The historical population is given in the following chart:

==Politics==
In the 2007 federal election the most popular party was the CVP which received 51.16% of the vote. The next three most popular parties were the SP (15.63%), the FDP (14.63%) and the SVP (11.53%). In the federal election, a total of 273 votes were cast, and the voter turnout was 65.3%.

In the 2009 Conseil d'État/Staatsrat election a total of 281 votes were cast, of which 8 or about 2.8% were invalid. The voter participation was 69.0%, which is much more than the cantonal average of 54.67%. In the 2007 Swiss Council of States election a total of 267 votes were cast, of which 20 or about 7.5% were invalid. The voter participation was 66.4%, which is much more than the cantonal average of 59.88%.

==Economy==
As of In 2010 2010, Vérossaz had an unemployment rate of 3%. As of 2008, there were 26 people employed in the primary economic sector and about 14 businesses involved in this sector. 16 people were employed in the secondary sector and there were 3 businesses in this sector. 25 people were employed in the tertiary sector, with 10 businesses in this sector. There were 186 residents of the municipality who were employed in some capacity, of which females made up 38.7% of the workforce.

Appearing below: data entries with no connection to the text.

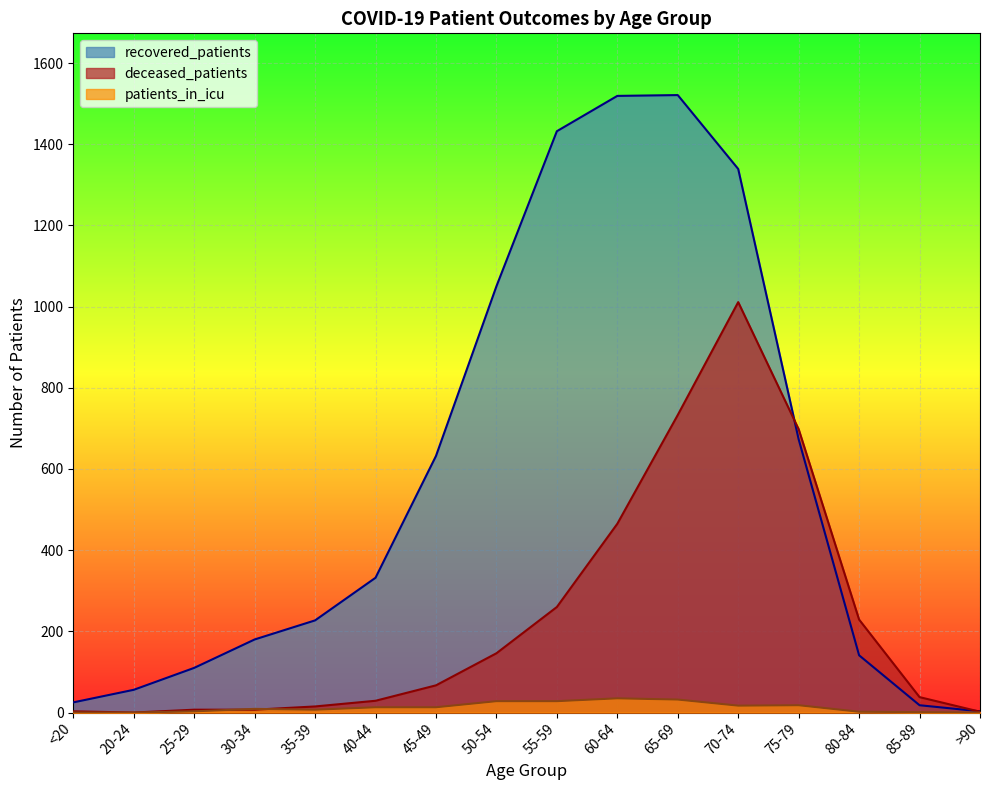

How many values in the deceased_patients series exceed 67?

7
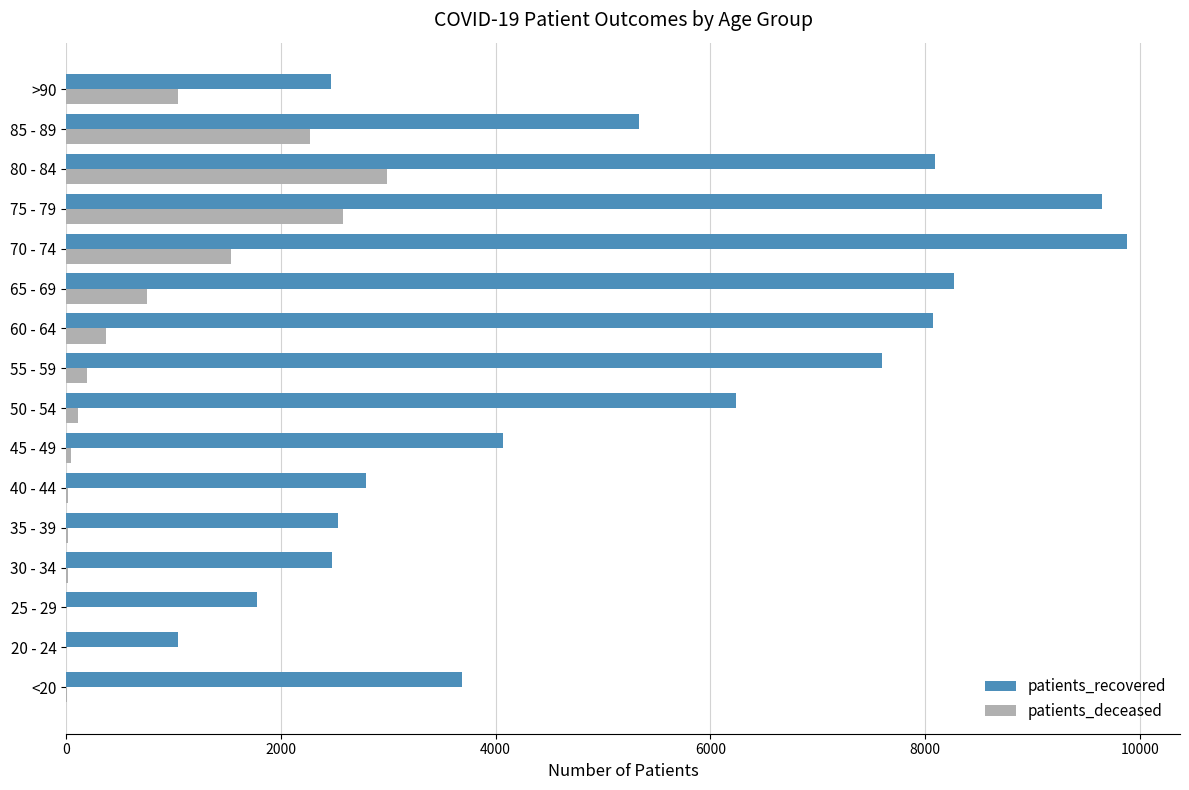

Which category has the highest value in the patients_recovered series?

70 - 74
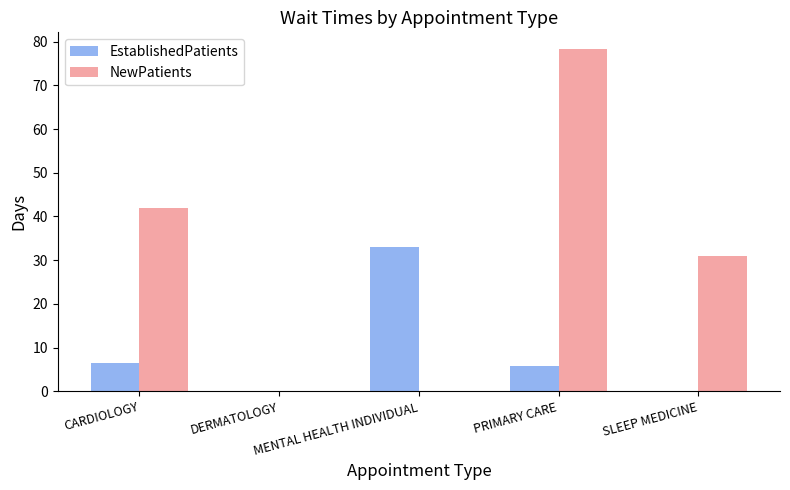

What is the sum of all NewPatients values?

151.2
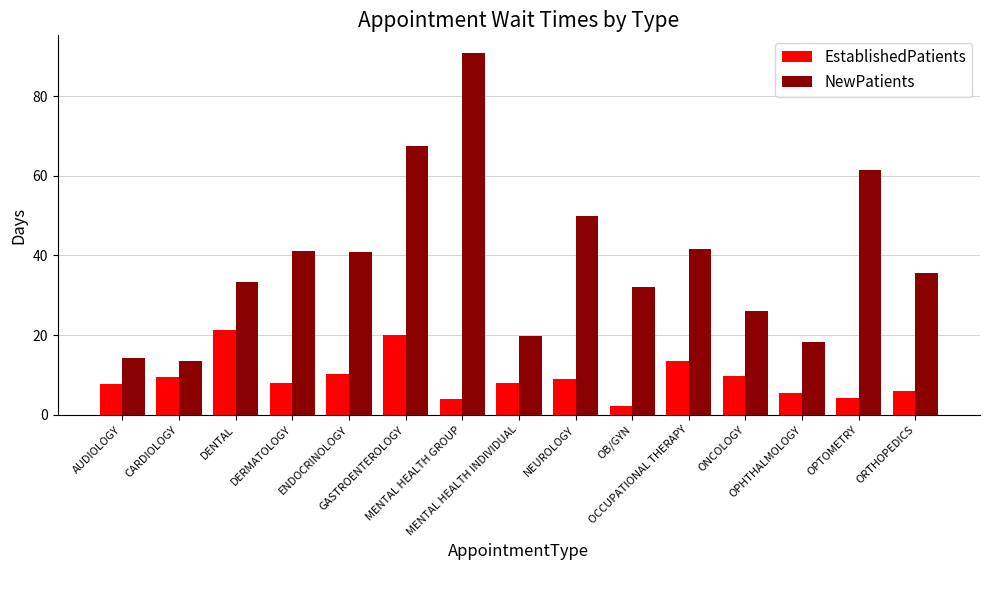

What value does the EstablishedPatients series have at GASTROENTEROLOGY?

20.1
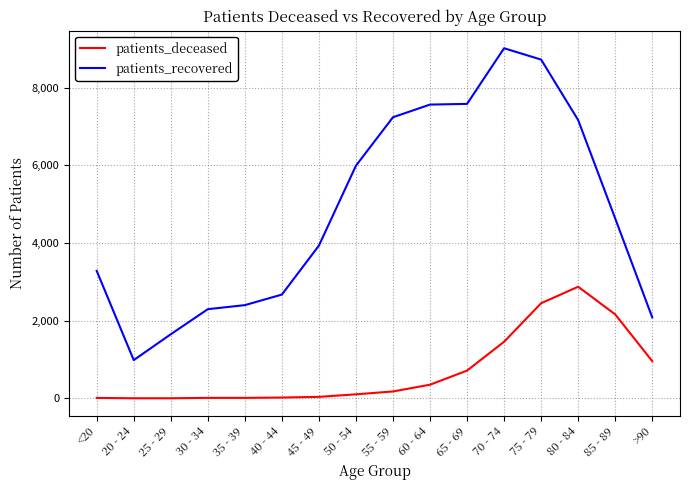

Which series has the largest range (max minus min)?

patients_recovered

In 2008 the total number of full-time equivalent jobs was 52. The number of jobs in the primary sector was 15, all of which were in agriculture. The number of jobs in the secondary sector was 16 of which 1 was in manufacturing and 15 (93.8%) were in construction. The number of jobs in the tertiary sector was 21. In the tertiary sector; 4 or 19.0% were in wholesale or retail sales or the repair of motor vehicles, 6 or 28.6% were in the movement and storage of goods, 2 or 9.5% were in a hotel or restaurant, 2 or 9.5% were technical professionals or scientists, 5 or 23.8% were in education.

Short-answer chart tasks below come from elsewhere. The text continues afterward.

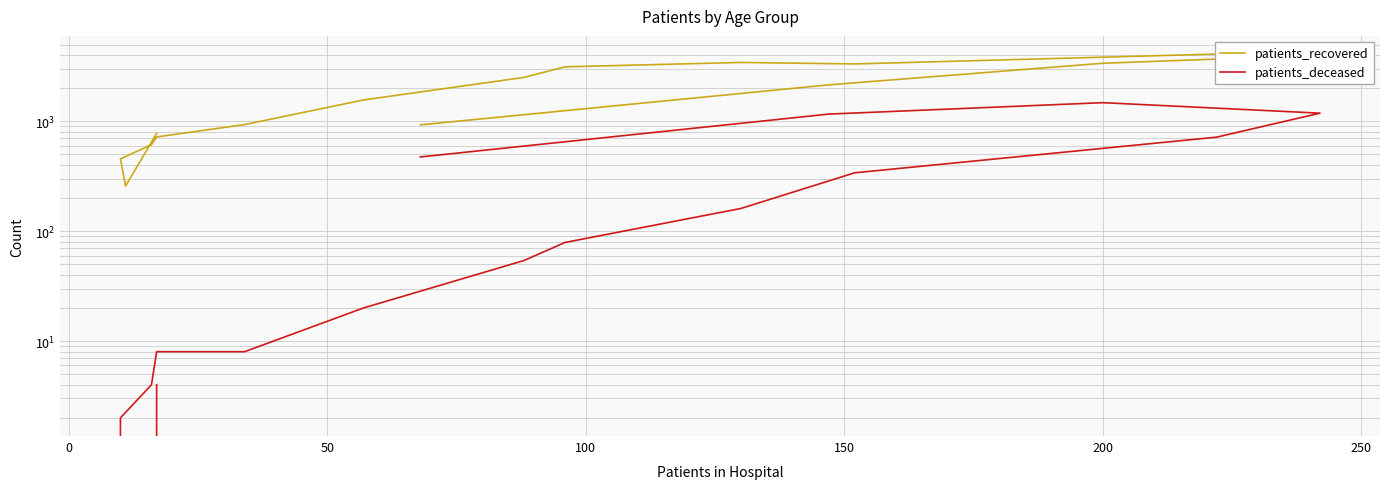

True or false: patients_recovered and patients_deceased intersect in this chart.

False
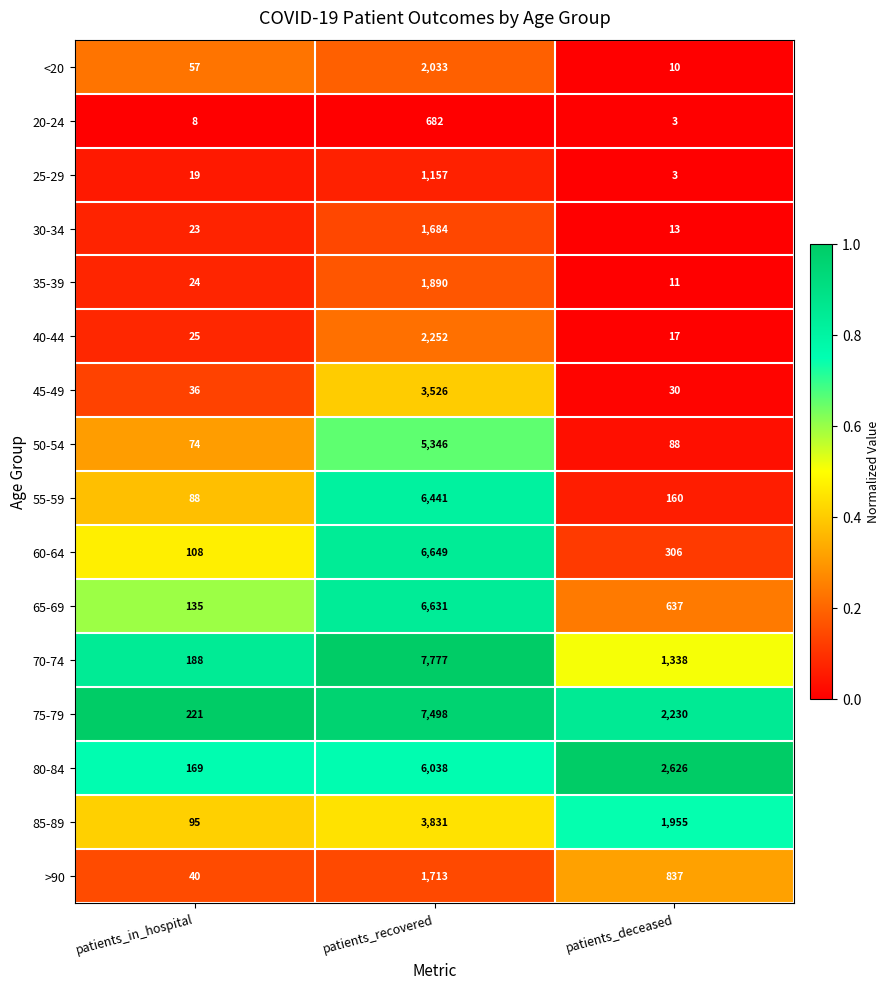

At which category is the sum across all series the highest?

patients_recovered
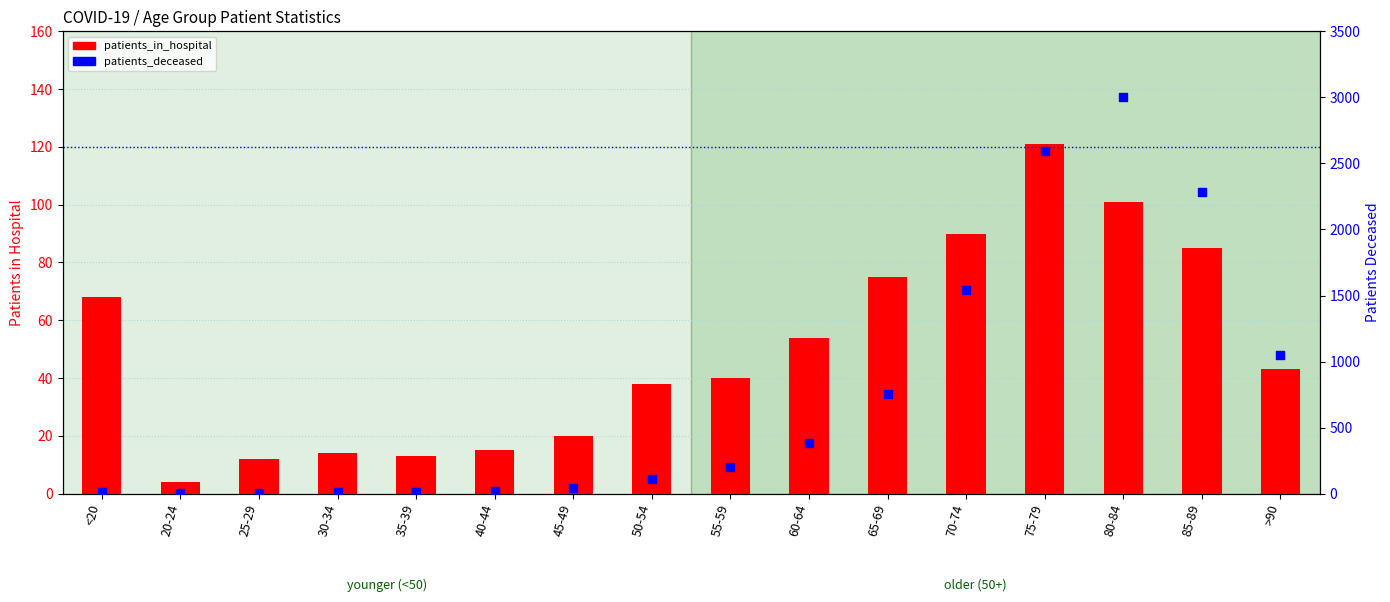

What are all the series names shown in the legend?

patients_in_hospital, patients_deceased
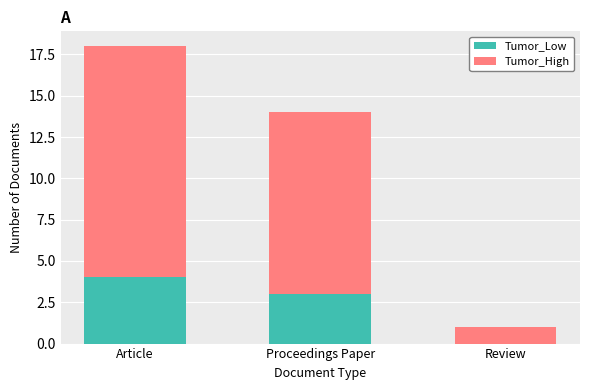

At which label does Tumor_Low reach its peak?

Article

In 2000, there were 26 workers who commuted into the municipality and 138 workers who commuted away. The municipality is a net exporter of workers, with about 5.3 workers leaving the municipality for every one entering. Of the working population, 4.8% used public transportation to get to work, and 81.2% used a private car.

==Religion==
From the 2000 census, 378 or 86.1% were Roman Catholic, while 29 or 6.6% belonged to the Swiss Reformed Church. Of the rest of the population, there was 1 individual who belongs to the Christian Catholic Church, and there were 5 individuals (or about 1.14% of the population) who belonged to another Christian church. There was 1 individual who was Islamic. There were 1 individual who belonged to another church. 18 (or about 4.10% of the population) belonged to no church, are agnostic or atheist, and 8 individuals (or about 1.82% of the population) did not answer the question.

==Education==
In Vérossaz about 160 or (36.4%) of the population have completed non-mandatory upper secondary education, and 38 or (8.7%) have completed additional higher education (either university or a Fachhochschule). Of the 38 who completed tertiary schooling, 52.6% were Swiss men, 36.8% were Swiss women.

As of 2000, there was one student in Vérossaz who came from another municipality, while 30 residents attended schools outside the municipality.